If we wanted to turn predictions into a simple **strategy**, we could say:

- If the model predicts **up** → go **long** (buy).
- If the model predicts **down** → go **flat** (hold cash).

We can simulate the cumulative return of this naive strategy and compare it to
just "buy and hold" SPY (this is still just a toy example).


In [None]:
# Use the test period's actual returns
test_returns = data_ml.loc[X_test.index, "Return_1d"]

# Strategy: if Predicted_Up_MLP == 1, we take the daily return; else, return 0
strategy_returns = test_returns * results["Predicted_Up_MLP"]

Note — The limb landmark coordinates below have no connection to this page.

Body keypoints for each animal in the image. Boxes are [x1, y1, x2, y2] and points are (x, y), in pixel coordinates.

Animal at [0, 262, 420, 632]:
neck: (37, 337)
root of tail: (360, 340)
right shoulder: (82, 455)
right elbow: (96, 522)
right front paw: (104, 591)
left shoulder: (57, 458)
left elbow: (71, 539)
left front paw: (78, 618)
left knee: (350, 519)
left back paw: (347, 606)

# Buy & hold benchmark: always invested
buy_hold_returns = test_returns

# Compute cumulative returns
cum_strategy = (1 + strategy_returns).cumprod()
cum_buy_hold = (1 + buy_hold_returns).cumprod()

plt.figure()
plt.plot(cum_strategy.index, cum_strategy, label="Strategy (MLP signals)")
plt.plot(cum_buy_hold.index, cum_buy_hold, label="Buy & Hold SPY")
plt.title("Toy Backtest: Strategy vs Buy & Hold (Test Period)")
plt.xlabel("Date")
plt.ylabel("Cumulative Return (normalized)")
plt.legend()
plt.show()


## 10. Interpretation & limitations

### What did the AI models do?

- They **did not** magically "understand" the market.
- They saw **historical patterns** in numerical features:
  - Recent returns
  - Moving averages
  - Distance from moving averages
- Based on these patterns, they learned to estimate the probability that
  **tomorrow's price** would be higher than **today's**.

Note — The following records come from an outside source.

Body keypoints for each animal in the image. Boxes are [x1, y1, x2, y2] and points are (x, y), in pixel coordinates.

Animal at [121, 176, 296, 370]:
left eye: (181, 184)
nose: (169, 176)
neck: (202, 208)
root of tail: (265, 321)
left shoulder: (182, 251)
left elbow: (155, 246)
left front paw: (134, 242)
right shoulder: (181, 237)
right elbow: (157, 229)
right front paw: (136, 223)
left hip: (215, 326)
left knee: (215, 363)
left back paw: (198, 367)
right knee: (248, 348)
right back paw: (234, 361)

### Why this is *not* a real trading bot

- We used a **tiny dataset** and very few features.
- We ignored:
  - Transaction costs and slippage
  - Risk management (position sizing, stop losses)
  - Market regimes (volatile vs calm periods)
  - Robust backtesting techniques (walk-forward, cross-validation in time, etc.)
- Real trading systems require **much more careful design, validation, and risk control**.

### Educational takeaway

This notebook shows how AI / ML:
- Takes **raw data** (prices) → transforms it into **features**.
- Defines a **prediction target** based on future outcomes.
- Trains different **models** (linear, tree-based, neural network) to detect patterns.
- Evaluates performance on **unseen data** to estimate how useful those patterns might be.

In your AI presentation/workshop, you can now:
- Walk through each block and explain the concept at a high level.
- Emphasize that the goal is **learning patterns from data**, not hand-coding rules.
- Highlight both the **power** and the **limitations** of AI in real-world domains like trading.